There should be a definite scope of each component and the interfaces that it would serve, as well as require. Loosely defined interfaces and the lack of clarity on scope and boundaries do not bode well for a microservice.

Prerequisite 2 – The components should be highly mutable. As an application evolves, its components would need continuous changes in architecture and deployment.

Prerequisite 3 – You have all the intentions to structure your team per the application model. Your teams need to be self-contained in terms of DevOps support, including business analysts who are able to identify the bounded context(s), as well as support for monitoring and testing, i.e., you have a strong DevOps culture in your organization.

Prerequisite 4 – You are okay to support multiple databases in your application, including different types of databases with varied kinds of data stores.

Prerequisite 5 – You are okay to shift the pH of distributed transaction processing or consistency model from ACID to BaSe form. This is because every microservice will have its own database with different types of data stores or polyglot persistence.

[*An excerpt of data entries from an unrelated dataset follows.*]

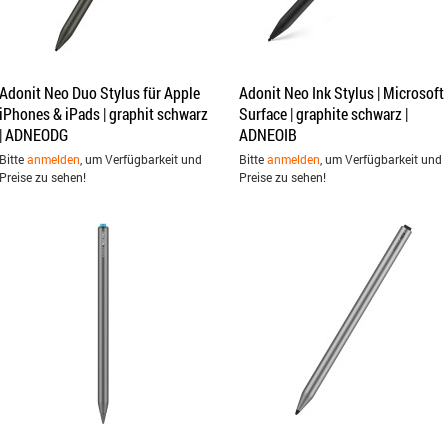
Adonit Neo Duo Stylus für Apple
Adonit Neo Ink Stylus | Microsoft
iPhones & iPads | graphit schwarz
Surface | graphite schwarz |
| ADNEODG
ADNEOIB
Bitte
anmelden
, um Verfügbarkeit und
Bitte
anmelden
, um Verfügbarkeit und
Preise zu sehen!
Preise zu sehen!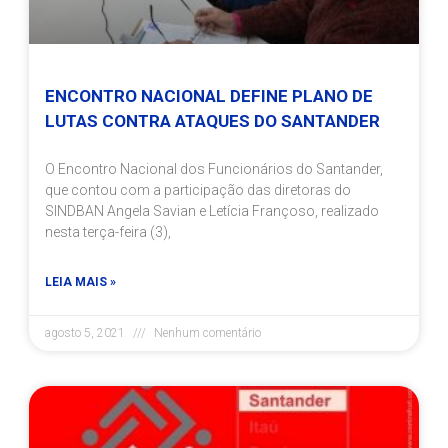
ENCONTRO NACIONAL DEFINE PLANO DE
LUTAS CONTRA ATAQUES DO SANTANDER
O Encontro Nacional dos Funcionários do Santander,
que contou com a participação das diretoras do
SINDBAN Angela Savian e Letícia Françoso, realizado
nesta terça-feira (3),
LEIA MAIS »
agosto 5, 2021
Nenhum comentário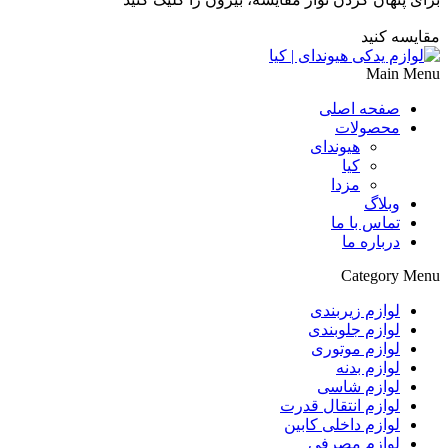
مقایسه کنید
Main Menu
صفحه اصلی
محصولات
هیوندای
کیا
مزدا
وبلاگ
تماس با ما
درباره ما
Category Menu
لوازم زیربندی
لوازم جلوبندی
لوازم موتوری
لوازم بدنه
لوازم شاسی
لوازم انتقال قدرت
لوازم داخلی کابین
لوازم مصرفی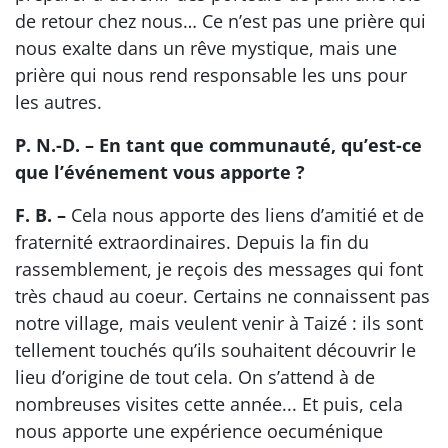
de retour chez nous… Ce n’est pas une prière qui
nous exalte dans un rêve mystique, mais une
prière qui nous rend responsable les uns pour
les autres.
P. N.-D. – En tant que communauté, qu’est-ce
que l’événement vous apporte ?
F. B. –
Cela nous apporte des liens d’amitié et de
fraternité extraordinaires. Depuis la fin du
rassemblement, je reçois des messages qui font
très chaud au coeur. Certains ne connaissent pas
notre village, mais veulent venir à Taizé : ils sont
tellement touchés qu’ils souhaitent découvrir le
lieu d’origine de tout cela. On s’attend à de
nombreuses visites cette année... Et puis, cela
nous apporte une expérience oecuménique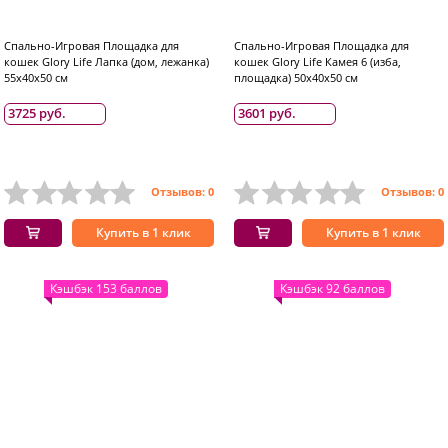
Спально-Игровая Площадка для
Спально-Игровая Площадка для
кошек Glory Life Лапка (дом, лежанка)
кошек Glory Life Камея 6 (изба,
55x40x50 см
площадка) 50x40x50 см
3725 руб.
3601 руб.
Отзывов: 0
Отзывов: 0
Купить в 1 клик
Купить в 1 клик
Кэшбэк 153 баллов
Кэшбэк 92 баллов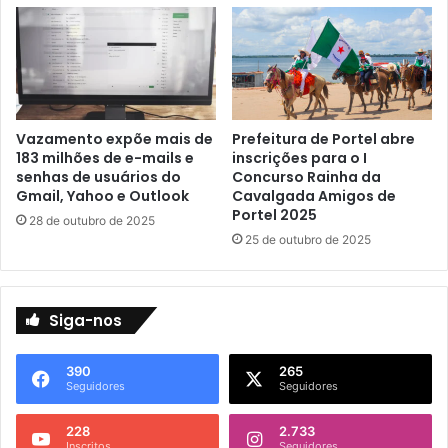
t
c
o
o
c
e
r
m
o
f
s
l
Vazamento expõe mais de
Prefeitura de Portel abre
s
a
183 milhões de e-mails e
inscrições para o I
e
g
senhas de usuários do
Concurso Rainha da
m
r
Gmail, Yahoo e Outlook
Cavalgada Amigos de
P
a
Portel 2025
28 de outubro de 2025
o
n
25 de outubro de 2025
r
t
t
e
e
d
l
u
Siga-nos
r
a
390
265
n
Seguidores
Seguidores
t
e
228
2.733
p
Inscritos
Seguidores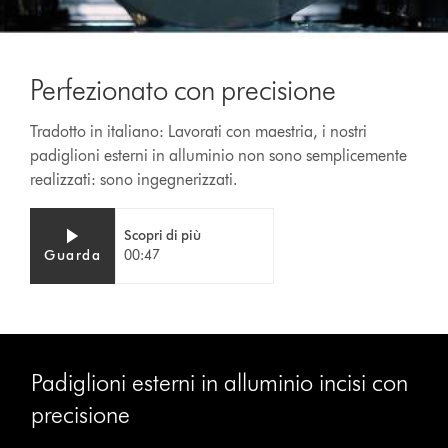
Perfezionato con precisione
Tradotto in italiano: Lavorati con maestria, i nostri
padiglioni esterni in alluminio non sono semplicemente
realizzati: sono ingegnerizzati.
Video
Apri
Scopri di più
Transcript
trascrizione
Guarda
00:47
video
Padiglioni esterni in alluminio incisi con
precisione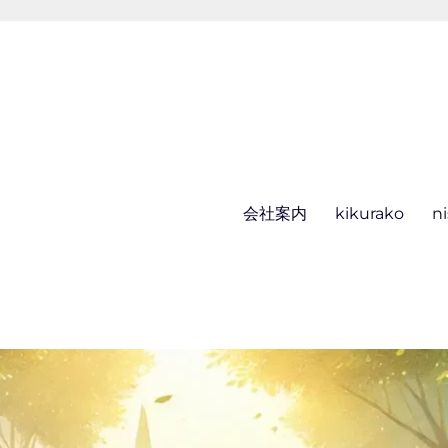
会社案内
kikurako
n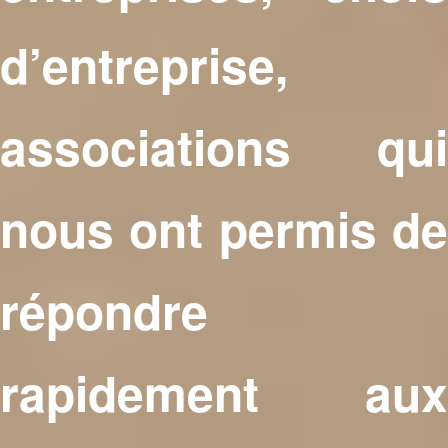
d’entreprise,
associations qui
nous ont permis de
répondre
rapidement aux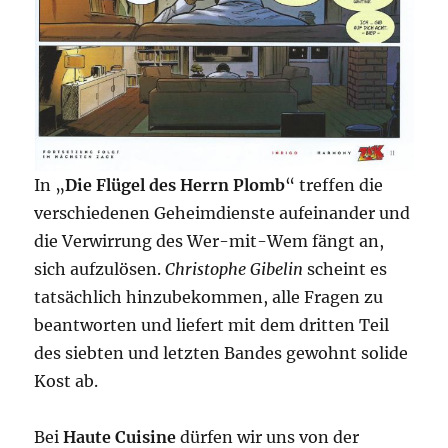
In „
Die Flügel des Herrn Plomb
“ treffen die
verschiedenen Geheimdienste aufeinander und
die Verwirrung des Wer-mit-Wem fängt an,
sich aufzulösen.
Christophe Gibelin
scheint es
tatsächlich hinzubekommen, alle Fragen zu
beantworten und liefert mit dem dritten Teil
des siebten und letzten Bandes gewohnt solide
Kost ab.
Bei
Haute Cuisine
dürfen wir uns von der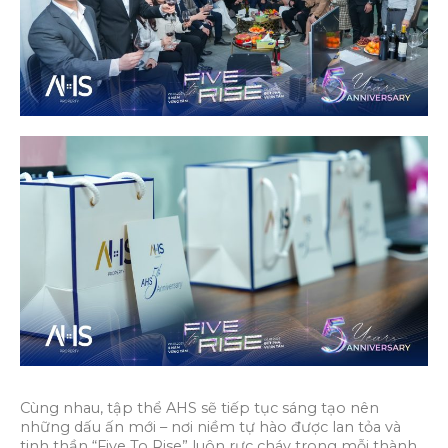
Cùng nhau, tập thể AHS sẽ tiếp tục sáng tạo nên
những dấu ấn mới – nơi niềm tự hào được lan tỏa và
tinh thần “Five To Rise” luôn rực cháy trong mỗi thành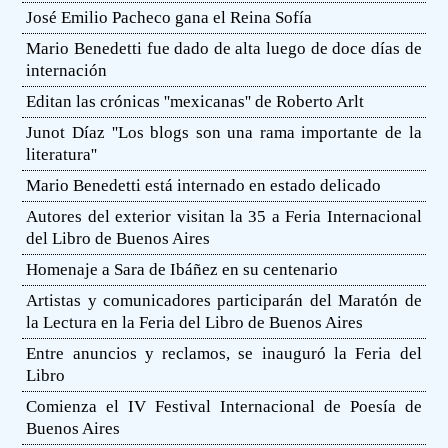
José Emilio Pacheco gana el Reina Sofía
Mario Benedetti fue dado de alta luego de doce días de
internación
Editan las crónicas ''mexicanas'' de Roberto Arlt
Junot Díaz ''Los blogs son una rama importante de la
literatura''
Mario Benedetti está internado en estado delicado
Autores del exterior visitan la 35 a Feria Internacional
del Libro de Buenos Aires
Homenaje a Sara de Ibáñez en su centenario
Artistas y comunicadores participarán del Maratón de
la Lectura en la Feria del Libro de Buenos Aires
Entre anuncios y reclamos, se inauguró la Feria del
Libro
Comienza el IV Festival Internacional de Poesía de
Buenos Aires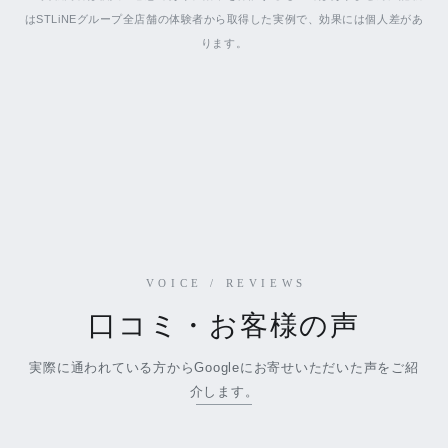
はSTLiNEグループ全店舗の体験者から取得した実例で、効果には個人差があ
ります。
VOICE / REVIEWS
口コミ・お客様の声
実際に通われている方からGoogleにお寄せいただいた声をご紹
介します。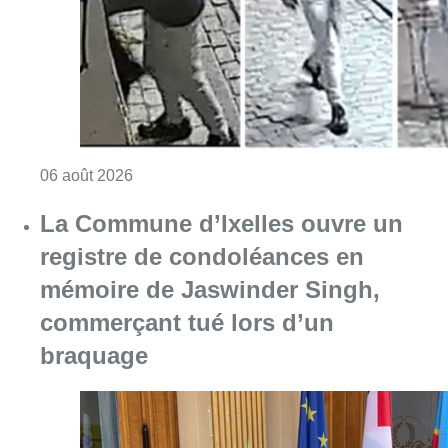
Consulter l'article "La police lance un avis 
06 août 2026
La Commune d’Ixelles ouvre un
registre de condoléances en
mémoire de Jaswinder Singh,
commerçant tué lors d’un
braquage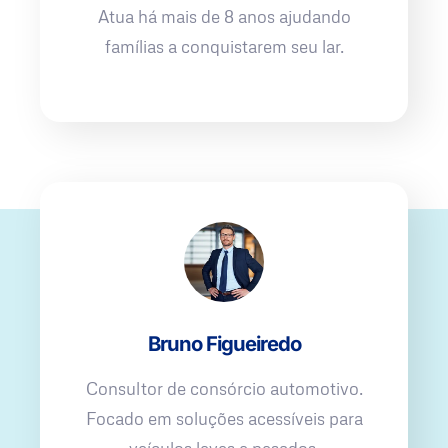
Atua há mais de 8 anos ajudando
famílias a conquistarem seu lar.
Bruno Figueiredo
Consultor de consórcio automotivo.
Focado em soluções acessíveis para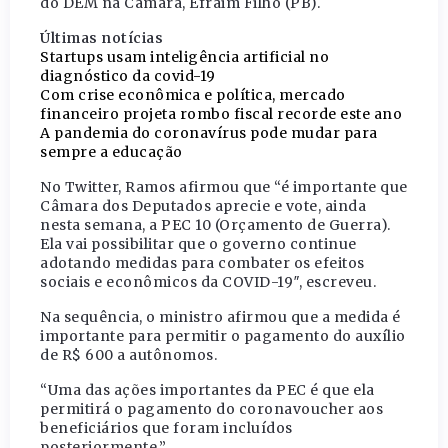
do DEM na Câmara, Efraim Filho (PB).
Últimas notícias
Startups usam inteligência artificial no
diagnóstico da covid-19
Com crise econômica e política, mercado
financeiro projeta rombo fiscal recorde este ano
A pandemia do coronavírus pode mudar para
sempre a educação
No Twitter, Ramos afirmou que “é importante que
Câmara dos Deputados aprecie e vote, ainda
nesta semana, a PEC 10 (Orçamento de Guerra).
Ela vai possibilitar que o governo continue
adotando medidas para combater os efeitos
sociais e econômicos da COVID-19″, escreveu.
Na sequência, o ministro afirmou que a medida é
importante para permitir o pagamento do auxílio
de R$ 600 a autônomos.
“Uma das ações importantes da PEC é que ela
permitirá o pagamento do coronavoucher aos
beneficiários que foram incluídos
posteriormente.”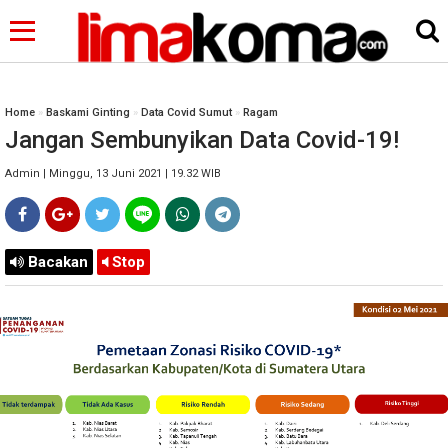
Home
»
Baskami Ginting
»
Data Covid Sumut
»
Ragam
Jangan Sembunyikan Data Covid-19!
Admin | Minggu, 13 Juni 2021 | 19.32 WIB
Bacakan
Stop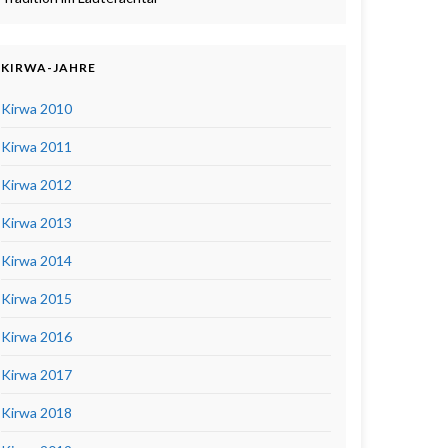
KIRWA-JAHRE
Kirwa 2010
Kirwa 2011
Kirwa 2012
Kirwa 2013
Kirwa 2014
Kirwa 2015
Kirwa 2016
Kirwa 2017
Kirwa 2018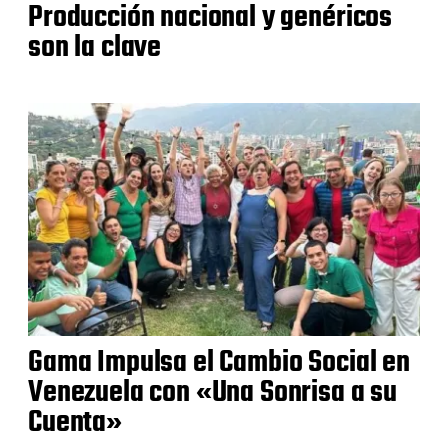
Producción nacional y genéricos
son la clave
Gama Impulsa el Cambio Social en
Venezuela con «Una Sonrisa a su
Cuenta»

Prerequisite 6 – Your team possesses skills of adding and maintaining ReST and/or messaging-based communication layers.

Essentials for running

I will also mention here a few things that need attention for running the microservice-based implementations.

  1. Setup a choreography of microservices architecture– Client-side load balancing, registry, discovery, and circuit-breaker patterns are required.
  2. Consider using a gateway to keep away from direct chats to avoid coding and refactoring complexities, as well as to ensure protocol compatibility.
  3. Your testing strategy should be comprehensive - Unit, integration, contract, end-to-end, and performance.
  4. Take only what is required as a client – Nothing more than what you require to minimize risks associated with the later changes in definition.
  5. Keep an eye on latency that you introduce with microservices. Abort it if a functionality is performance critical, hugely transactional across application boundaries and if any discontinuity occurs because of communication across boundaries.
  6. Be cognizant of the fact that you cannot have services defined right always and may have to change their definitions a lot of times before you could finally have well-defined services with zero or minimal overlap.
  7. Depending on perceived frequency of changes, business capability(s) being tried to address, clarity in definition of interfaces, and dependencies and overlaps in functionality and data being stored, you may also have to merge two services into one.


As a concluding note, I wish to reiterate that without the prerequisites being met, please do not implement microservices architecture for the sake of having cloud-native applications as it will lead you to bigger problems. Architects need to give a serious thought on their readiness before venturing into the world of microservices.